US to Remove Iran Oil Sanctions as Prices Surge Amid War

Facing an escalating energy crisis triggered by military conflict with Iran, Trump administration officials are urgently pursuing all available avenues to secure global oil supplies—even considering the controversial step of temporarily lifting sanctions on their adversary. Three weeks into the ongoing conflict, the administration’s conventional policy tools have proven inadequate against skyrocketing oil and gas prices that officials privately believe could persist for months.

The strategic closure of the Strait of Hormuz and intensifying Middle Eastern hostilities have created what energy experts describe as the most significant oil market disruption imaginable. Former Trump Energy Department official Neelesh Nerurkar noted, ‘The shortfall is so substantial that existing mitigation measures are dwarfed by the volume of oil not reaching global markets.’

Despite deploying hundreds of millions of barrels from strategic reserves, easing select sanctions on Russian oil, and accelerating domestic crude flows, the administration’s efforts have failed to curb the price surge. Brent crude reached $112 per barrel recently—approaching three-and-a-half-year highs—while U.S. gasoline prices neared a $4 per gallon national average.

The proposed solution involves temporarily authorizing the purchase of approximately 140 million barrels of Iranian oil currently stationed at sea, primarily targeting allies including India, Japan, Thailand, and Vietnam. Treasury Secretary Scott Bessent characterized this move as ‘using Iranian barrels against Tehran’ to maintain price stability during Operation Epic Fury.

This approach creates a paradoxical situation where the U.S. simultaneously militarily engages Iran while enabling its economic benefit. Administration officials rationalize that China would likely purchase these barrels regardless of sanctions, and redirecting them to allies provides temporary market relief while theoretically limiting Iran’s financial access.

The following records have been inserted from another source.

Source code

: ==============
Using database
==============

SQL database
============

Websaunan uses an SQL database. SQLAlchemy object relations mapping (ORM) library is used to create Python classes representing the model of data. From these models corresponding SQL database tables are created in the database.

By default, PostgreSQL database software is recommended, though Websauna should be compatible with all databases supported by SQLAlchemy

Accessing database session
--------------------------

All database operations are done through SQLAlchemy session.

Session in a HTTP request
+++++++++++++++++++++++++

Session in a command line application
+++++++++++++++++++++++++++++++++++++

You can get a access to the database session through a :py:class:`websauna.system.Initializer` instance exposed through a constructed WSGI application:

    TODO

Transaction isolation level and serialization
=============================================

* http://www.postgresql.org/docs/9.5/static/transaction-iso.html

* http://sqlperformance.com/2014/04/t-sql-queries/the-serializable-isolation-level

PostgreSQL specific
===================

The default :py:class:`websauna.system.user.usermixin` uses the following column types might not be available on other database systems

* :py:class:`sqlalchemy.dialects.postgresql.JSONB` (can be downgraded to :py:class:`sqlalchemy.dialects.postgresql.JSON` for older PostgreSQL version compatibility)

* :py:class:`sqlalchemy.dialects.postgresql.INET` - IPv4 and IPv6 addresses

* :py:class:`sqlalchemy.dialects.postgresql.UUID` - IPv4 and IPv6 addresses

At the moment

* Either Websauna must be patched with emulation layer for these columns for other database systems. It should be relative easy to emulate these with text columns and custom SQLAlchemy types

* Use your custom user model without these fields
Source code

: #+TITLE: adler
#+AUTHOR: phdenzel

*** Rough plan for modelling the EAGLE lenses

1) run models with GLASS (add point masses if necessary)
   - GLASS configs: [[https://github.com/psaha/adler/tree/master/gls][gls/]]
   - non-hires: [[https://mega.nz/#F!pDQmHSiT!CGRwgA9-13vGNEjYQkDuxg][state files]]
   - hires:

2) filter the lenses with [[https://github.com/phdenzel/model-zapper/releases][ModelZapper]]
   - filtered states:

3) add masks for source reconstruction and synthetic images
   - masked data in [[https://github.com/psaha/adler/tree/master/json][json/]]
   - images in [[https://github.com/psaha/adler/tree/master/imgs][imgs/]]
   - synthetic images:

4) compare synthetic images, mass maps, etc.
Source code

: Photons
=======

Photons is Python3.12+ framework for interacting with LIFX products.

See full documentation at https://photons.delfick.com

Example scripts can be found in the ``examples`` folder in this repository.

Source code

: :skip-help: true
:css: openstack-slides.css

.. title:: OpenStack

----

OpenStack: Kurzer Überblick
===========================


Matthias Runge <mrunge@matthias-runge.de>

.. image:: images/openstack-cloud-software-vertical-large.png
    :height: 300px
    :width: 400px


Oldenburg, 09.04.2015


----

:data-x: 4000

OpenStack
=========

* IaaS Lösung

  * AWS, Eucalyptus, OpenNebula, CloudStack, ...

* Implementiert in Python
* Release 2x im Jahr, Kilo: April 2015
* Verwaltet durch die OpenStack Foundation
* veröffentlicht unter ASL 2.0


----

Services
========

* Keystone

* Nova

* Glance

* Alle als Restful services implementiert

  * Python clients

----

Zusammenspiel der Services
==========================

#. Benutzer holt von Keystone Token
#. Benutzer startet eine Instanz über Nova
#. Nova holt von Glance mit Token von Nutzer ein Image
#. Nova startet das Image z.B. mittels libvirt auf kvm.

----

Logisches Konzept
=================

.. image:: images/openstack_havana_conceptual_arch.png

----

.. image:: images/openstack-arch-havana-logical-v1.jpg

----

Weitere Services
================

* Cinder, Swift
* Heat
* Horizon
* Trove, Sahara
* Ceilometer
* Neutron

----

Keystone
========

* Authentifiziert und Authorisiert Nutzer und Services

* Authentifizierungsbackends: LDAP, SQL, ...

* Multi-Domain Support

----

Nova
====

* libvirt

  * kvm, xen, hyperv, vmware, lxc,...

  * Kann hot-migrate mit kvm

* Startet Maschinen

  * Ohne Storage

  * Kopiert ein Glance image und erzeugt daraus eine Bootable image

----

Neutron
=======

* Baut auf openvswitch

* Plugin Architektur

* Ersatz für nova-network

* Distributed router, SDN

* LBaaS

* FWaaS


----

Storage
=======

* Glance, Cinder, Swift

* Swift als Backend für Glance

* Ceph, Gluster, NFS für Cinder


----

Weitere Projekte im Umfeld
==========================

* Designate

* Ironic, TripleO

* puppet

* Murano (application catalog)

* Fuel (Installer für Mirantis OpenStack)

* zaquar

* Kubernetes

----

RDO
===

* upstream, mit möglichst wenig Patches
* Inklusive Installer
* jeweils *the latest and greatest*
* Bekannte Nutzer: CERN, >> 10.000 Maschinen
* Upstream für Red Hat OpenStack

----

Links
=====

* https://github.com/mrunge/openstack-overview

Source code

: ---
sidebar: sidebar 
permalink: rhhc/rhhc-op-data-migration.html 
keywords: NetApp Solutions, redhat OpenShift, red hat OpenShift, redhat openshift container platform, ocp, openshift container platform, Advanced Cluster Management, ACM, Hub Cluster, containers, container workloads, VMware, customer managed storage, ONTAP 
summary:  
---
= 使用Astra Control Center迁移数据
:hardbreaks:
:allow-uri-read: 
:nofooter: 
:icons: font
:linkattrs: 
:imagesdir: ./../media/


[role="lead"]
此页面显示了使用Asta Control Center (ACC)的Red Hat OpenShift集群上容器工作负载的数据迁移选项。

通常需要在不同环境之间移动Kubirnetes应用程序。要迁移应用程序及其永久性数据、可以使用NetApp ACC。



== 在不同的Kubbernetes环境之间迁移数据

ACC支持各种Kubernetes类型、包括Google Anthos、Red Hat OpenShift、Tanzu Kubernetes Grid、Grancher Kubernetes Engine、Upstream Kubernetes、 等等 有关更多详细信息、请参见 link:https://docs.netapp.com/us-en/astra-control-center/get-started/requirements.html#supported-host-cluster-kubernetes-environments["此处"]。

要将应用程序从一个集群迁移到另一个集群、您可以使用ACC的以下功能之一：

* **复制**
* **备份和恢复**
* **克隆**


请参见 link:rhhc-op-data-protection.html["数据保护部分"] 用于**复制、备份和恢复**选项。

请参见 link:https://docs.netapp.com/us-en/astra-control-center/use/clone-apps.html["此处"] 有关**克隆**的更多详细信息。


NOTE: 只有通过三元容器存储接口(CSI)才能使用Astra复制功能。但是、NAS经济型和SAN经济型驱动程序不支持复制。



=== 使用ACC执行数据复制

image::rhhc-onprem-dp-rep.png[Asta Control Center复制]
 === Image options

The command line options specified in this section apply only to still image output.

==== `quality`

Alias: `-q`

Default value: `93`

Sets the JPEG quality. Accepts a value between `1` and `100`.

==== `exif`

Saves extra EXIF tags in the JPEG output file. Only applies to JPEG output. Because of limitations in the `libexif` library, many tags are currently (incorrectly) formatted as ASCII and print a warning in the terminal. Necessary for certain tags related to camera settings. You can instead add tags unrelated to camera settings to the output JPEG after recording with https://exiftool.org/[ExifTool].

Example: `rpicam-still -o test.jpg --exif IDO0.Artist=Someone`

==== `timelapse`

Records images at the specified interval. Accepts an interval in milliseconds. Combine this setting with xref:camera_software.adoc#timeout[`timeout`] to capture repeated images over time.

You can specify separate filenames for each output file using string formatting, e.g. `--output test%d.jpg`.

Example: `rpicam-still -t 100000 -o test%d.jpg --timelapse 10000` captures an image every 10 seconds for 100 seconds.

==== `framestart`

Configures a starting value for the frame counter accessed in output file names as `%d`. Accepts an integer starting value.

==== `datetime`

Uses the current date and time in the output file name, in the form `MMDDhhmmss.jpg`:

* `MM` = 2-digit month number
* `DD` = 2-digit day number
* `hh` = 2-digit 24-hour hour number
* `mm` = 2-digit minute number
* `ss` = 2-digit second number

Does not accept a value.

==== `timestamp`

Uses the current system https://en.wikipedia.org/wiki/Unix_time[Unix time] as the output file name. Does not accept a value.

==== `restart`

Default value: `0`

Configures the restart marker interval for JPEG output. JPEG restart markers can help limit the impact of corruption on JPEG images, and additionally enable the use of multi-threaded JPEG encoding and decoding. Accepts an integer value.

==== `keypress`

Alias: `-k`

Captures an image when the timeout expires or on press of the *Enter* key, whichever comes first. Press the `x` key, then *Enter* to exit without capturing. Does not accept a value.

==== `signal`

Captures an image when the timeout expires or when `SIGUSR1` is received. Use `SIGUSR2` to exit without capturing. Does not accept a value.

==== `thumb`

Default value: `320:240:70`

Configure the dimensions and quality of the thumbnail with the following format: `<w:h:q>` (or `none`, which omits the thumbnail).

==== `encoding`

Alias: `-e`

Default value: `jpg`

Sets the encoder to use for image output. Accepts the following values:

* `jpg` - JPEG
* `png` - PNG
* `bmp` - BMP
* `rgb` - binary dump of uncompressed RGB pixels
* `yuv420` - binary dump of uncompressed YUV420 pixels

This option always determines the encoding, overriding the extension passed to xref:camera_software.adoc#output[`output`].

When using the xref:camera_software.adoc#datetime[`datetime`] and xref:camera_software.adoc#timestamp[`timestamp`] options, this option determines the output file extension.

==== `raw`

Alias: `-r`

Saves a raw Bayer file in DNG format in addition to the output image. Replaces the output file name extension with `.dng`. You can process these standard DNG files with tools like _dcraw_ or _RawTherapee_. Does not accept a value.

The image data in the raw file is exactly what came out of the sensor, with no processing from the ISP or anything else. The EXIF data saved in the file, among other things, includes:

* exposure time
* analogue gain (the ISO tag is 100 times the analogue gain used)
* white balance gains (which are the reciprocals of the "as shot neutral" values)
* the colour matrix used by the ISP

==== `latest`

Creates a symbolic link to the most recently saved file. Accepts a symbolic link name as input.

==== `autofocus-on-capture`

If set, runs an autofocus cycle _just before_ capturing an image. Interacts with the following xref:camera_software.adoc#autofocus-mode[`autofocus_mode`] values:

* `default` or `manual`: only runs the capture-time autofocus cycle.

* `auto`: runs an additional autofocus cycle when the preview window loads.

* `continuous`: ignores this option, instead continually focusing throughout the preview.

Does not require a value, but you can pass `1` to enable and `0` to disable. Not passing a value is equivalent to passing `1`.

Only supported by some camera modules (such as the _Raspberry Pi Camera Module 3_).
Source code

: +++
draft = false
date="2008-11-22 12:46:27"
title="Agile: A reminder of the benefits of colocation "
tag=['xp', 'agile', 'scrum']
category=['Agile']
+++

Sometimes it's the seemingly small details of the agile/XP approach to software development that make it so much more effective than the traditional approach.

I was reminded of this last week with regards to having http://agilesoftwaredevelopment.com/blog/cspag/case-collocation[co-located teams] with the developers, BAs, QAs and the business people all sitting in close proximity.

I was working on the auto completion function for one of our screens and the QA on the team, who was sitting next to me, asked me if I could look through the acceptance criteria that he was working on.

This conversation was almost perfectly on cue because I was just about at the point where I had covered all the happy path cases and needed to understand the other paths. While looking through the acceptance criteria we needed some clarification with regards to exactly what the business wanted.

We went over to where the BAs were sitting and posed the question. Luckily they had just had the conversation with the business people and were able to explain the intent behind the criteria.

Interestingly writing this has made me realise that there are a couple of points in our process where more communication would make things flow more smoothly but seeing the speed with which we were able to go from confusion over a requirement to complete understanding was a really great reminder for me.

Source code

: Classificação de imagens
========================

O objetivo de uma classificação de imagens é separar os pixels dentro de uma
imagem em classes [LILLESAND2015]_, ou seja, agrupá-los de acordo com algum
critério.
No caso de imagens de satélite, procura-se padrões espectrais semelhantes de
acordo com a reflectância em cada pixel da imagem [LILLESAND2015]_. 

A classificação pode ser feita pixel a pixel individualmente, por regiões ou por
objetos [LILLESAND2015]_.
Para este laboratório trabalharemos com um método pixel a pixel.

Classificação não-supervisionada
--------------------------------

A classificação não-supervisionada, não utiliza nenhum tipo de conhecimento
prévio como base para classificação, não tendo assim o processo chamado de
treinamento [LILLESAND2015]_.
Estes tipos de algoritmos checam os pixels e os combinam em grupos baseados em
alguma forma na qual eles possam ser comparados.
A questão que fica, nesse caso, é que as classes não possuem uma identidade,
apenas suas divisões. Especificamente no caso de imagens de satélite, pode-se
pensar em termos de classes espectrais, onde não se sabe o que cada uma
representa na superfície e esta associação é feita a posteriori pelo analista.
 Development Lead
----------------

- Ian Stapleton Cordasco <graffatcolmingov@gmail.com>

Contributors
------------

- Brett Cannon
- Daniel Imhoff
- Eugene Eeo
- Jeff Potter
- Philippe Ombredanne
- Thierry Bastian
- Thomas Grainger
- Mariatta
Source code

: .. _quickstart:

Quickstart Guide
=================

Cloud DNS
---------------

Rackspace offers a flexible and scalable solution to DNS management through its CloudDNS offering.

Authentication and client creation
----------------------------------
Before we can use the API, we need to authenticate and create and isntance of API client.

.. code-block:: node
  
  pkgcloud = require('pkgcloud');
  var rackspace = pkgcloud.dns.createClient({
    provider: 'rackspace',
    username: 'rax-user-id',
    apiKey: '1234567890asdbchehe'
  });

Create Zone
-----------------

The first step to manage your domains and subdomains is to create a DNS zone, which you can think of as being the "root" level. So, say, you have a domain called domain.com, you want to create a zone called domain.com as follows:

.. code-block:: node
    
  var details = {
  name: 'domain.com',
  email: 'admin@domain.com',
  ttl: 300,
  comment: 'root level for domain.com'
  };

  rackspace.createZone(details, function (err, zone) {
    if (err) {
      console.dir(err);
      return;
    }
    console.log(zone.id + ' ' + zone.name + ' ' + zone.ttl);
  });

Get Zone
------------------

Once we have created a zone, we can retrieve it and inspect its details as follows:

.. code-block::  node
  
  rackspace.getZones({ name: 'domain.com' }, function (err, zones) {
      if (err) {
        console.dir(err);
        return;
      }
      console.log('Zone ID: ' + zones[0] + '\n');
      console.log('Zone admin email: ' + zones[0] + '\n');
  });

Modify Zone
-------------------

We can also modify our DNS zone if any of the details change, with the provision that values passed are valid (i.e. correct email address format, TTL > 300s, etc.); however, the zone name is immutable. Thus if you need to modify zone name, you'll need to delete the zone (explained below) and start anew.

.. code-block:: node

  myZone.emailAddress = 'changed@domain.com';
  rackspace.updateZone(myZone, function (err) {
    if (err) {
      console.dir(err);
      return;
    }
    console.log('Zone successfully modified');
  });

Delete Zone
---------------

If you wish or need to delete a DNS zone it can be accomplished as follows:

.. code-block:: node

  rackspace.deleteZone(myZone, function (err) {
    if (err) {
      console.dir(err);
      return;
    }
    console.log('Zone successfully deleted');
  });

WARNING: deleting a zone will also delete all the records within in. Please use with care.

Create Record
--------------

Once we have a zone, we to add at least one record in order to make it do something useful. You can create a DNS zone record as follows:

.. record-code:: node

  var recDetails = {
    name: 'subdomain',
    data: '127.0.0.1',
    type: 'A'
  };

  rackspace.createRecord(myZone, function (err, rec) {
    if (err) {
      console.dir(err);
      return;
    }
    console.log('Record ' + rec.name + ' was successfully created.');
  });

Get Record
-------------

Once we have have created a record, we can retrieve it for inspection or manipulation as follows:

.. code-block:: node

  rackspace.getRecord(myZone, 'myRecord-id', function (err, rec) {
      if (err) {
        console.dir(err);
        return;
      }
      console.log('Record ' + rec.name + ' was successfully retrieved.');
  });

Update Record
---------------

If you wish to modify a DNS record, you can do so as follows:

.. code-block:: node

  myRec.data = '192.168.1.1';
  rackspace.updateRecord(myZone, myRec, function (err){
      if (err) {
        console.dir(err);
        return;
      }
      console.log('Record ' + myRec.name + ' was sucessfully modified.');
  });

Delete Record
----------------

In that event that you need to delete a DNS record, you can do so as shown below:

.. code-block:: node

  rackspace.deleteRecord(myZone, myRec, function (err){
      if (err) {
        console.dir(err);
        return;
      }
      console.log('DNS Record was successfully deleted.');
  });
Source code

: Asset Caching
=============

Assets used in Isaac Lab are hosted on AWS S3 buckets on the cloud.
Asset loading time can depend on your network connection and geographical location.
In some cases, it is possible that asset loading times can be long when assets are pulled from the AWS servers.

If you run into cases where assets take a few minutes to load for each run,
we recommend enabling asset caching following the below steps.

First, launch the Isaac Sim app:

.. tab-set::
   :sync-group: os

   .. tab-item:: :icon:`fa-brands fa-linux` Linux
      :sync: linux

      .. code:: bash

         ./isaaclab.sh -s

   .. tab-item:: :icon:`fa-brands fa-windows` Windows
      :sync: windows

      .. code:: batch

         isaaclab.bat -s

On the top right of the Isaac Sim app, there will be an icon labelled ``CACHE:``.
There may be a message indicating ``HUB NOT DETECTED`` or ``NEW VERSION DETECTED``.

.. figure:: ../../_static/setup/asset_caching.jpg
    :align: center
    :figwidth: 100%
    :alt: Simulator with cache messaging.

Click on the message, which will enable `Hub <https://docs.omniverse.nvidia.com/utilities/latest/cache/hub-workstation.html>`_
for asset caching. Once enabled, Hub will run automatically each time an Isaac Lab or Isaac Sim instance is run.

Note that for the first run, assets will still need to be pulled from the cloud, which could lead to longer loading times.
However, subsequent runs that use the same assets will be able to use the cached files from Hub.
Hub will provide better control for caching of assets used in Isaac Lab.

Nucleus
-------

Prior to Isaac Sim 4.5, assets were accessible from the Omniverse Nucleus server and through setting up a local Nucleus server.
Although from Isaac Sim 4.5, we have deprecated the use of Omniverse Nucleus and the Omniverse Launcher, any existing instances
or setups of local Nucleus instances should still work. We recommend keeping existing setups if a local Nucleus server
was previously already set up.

However, energy analysts note the relative insignificance of this volume—equivalent to merely one-and-a-half days of global consumption—suggesting any price impact would be短暂. Eurasia Group analyst Gregory Brew observed that after this offshore oil is depleted, the administration may face pressure to consider broader sanctions relief.

The White House maintains that all options remain under consideration to address short-term disruptions, with spokeswoman Taylor Rogers predicting that ‘once military objectives are completed, oil and gas prices will drop rapidly again.’ Meanwhile, President Trump has dismissed concerns about prolonged energy price impacts, describing them as ‘short-term pain’ justified by national security objectives, while offering no concrete timeline for resolving the critical Hormuz Strait blockade.